FOOD CART!
Chase scenes set in Chicago will never be the same—now that it’s legal to have food carts on the streets. This will come as a great relief to Mexican neighborhoods, that they’ll finally have tamales and elotes vendors out in plain sight. Eater has the fine print of the ordinance here.
PARKED GRILL
The questionable, Sun-Times-revealed deal that plopped Park Grill in Millennium Park (and made money for some Daley insiders) is good for many more years—the new mayor lost his lawsuit to terminate it.
TACO B’LOTTO
And the amazing fact that a Taco Bell sells sugary drinks continues to draw coverage at Chicagoist and Eater. In related news, the moon is expected to turn blood red with Jehovah’s displeasure.

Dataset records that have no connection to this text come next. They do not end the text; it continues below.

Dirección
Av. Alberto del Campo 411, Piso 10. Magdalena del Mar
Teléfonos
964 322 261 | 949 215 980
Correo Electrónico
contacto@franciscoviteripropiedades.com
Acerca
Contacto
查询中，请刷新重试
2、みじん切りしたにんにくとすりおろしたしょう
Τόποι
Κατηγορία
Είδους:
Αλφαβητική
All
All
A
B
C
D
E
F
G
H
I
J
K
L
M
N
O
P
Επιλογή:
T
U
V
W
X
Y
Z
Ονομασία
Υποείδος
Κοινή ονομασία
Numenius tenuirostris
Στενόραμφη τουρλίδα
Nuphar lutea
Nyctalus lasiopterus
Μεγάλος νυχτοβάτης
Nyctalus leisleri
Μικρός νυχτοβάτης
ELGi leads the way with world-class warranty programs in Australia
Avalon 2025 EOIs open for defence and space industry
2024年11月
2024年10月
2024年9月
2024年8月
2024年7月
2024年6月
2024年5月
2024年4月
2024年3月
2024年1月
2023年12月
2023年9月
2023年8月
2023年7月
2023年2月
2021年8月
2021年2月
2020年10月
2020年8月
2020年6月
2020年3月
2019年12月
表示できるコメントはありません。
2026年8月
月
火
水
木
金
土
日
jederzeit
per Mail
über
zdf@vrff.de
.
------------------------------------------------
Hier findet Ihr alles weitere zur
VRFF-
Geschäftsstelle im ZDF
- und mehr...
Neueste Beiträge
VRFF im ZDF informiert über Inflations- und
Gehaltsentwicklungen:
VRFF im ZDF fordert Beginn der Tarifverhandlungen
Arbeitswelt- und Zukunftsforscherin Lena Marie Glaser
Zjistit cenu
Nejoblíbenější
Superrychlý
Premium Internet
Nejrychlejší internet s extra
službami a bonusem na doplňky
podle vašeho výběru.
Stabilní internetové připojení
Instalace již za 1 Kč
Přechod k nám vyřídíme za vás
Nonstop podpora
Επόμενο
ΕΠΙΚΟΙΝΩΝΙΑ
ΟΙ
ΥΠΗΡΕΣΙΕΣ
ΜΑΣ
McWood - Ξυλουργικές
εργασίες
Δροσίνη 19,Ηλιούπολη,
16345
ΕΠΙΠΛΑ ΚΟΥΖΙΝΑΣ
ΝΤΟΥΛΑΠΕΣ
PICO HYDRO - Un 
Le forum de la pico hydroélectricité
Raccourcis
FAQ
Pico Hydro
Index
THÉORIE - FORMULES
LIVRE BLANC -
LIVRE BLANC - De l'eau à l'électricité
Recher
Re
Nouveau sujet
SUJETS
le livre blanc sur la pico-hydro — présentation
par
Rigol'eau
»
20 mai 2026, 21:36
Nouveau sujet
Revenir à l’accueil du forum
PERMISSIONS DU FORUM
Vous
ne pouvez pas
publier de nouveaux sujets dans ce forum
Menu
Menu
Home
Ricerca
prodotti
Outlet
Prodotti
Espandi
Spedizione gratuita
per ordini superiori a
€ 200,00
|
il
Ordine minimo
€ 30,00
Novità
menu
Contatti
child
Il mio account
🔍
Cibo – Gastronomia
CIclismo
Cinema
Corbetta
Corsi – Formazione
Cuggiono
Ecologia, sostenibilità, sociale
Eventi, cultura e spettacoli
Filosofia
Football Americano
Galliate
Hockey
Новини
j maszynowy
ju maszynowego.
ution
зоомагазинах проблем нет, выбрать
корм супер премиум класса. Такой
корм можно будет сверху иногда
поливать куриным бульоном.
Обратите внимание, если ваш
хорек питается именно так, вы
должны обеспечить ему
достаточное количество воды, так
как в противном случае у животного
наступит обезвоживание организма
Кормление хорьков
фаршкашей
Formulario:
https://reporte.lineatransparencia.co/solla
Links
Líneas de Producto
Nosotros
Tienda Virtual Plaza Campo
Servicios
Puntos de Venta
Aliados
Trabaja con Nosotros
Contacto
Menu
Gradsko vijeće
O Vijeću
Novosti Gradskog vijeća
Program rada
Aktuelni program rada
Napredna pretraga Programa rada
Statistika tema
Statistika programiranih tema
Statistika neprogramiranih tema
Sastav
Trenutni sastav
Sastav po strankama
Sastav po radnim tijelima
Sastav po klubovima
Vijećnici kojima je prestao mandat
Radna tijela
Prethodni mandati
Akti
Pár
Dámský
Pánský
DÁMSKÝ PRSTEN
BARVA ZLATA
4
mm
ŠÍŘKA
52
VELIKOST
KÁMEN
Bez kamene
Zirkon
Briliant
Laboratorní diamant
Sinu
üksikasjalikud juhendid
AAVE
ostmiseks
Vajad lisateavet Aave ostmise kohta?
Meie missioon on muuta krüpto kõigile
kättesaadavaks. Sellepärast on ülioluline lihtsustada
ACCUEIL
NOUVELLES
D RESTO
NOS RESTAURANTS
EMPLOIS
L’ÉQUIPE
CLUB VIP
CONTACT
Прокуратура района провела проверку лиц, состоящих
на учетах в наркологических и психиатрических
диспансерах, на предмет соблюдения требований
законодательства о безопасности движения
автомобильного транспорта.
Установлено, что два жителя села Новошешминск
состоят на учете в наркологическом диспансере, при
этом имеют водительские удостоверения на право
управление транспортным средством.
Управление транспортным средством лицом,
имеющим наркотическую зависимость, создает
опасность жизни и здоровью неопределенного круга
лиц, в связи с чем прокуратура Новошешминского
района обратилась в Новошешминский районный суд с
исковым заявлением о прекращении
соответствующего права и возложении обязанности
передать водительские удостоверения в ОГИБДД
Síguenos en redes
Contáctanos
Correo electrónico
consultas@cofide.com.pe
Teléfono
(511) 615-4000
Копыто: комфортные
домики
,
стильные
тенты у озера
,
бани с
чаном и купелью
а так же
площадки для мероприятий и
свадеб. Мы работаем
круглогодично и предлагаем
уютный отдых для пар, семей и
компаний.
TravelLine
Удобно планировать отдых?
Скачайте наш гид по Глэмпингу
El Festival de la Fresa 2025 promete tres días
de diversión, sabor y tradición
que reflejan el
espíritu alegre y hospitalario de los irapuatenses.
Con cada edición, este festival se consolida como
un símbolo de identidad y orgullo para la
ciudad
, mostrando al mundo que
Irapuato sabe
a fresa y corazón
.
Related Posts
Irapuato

REMINGTON STALE, CHERRY IN CIRCLES
Jeff Ruby is unimpressed with the routine American fare The Remington pumps out on Michigan Avenue: “While the kitchen shows hints that it could be more than a bland bourgeois diversion that serves fall-off-the-bone barbecue ribs or French dip sandwiches, the real question is why 4 Star bothered to enlist a chef as skilled as Todd Stein.” He also finds Peter Coenen’s food in the Cherry Circle Room often ruined by inattention—as with the 12-oz. double cut Chateaubriand, “which a nervous young staffer mangled tableside with a knife shakier than Boris Yeltsin at last call.” (Chicago)
HOT DOUG INC.
The latest Hot Doug spinoff is actually pretty cool—Avondale neighbors Honey Butter Fried Chicken made him a tribute sandwich on his last day, but he never had a chance to try it. So now you can try it at Honey Butter, with $1 going to a charity of Doug’s choice, the Shriver Center.
IXCALLRIGHT
Mike Sula might be expected to knock upscale Mex in one of the city’s great repositories of taquerias, Albany Park, but he has praise for a Bayless vet’s Ixcateco Grill: “Very much rooted in the mid-90s Frontera school: a piece of protein, a portion of starch, and a pool of rich, deeply pigmented mole or brightly acidic sauce ample enough for a happy while to be spent dredging it up with the thin, blistered tortillas freshly griddled—in this case by the chef’s own mother.” (Reader)
THE BLANCHAGAIN
Another week, another rave review, this time from Chicagoist, for Chicago’s new French wonder The Blanchard: “While I enjoy precious food in a tasting menu, when I’m paying for it course by course, it seems self-indulgent and wasteful. That being said, get the oeuf outhier, a perfect two-bite appetizer of egg, vodka creme fraiche and caviar served inside a hollowed out eggshell. You will instantly feel like royalty.”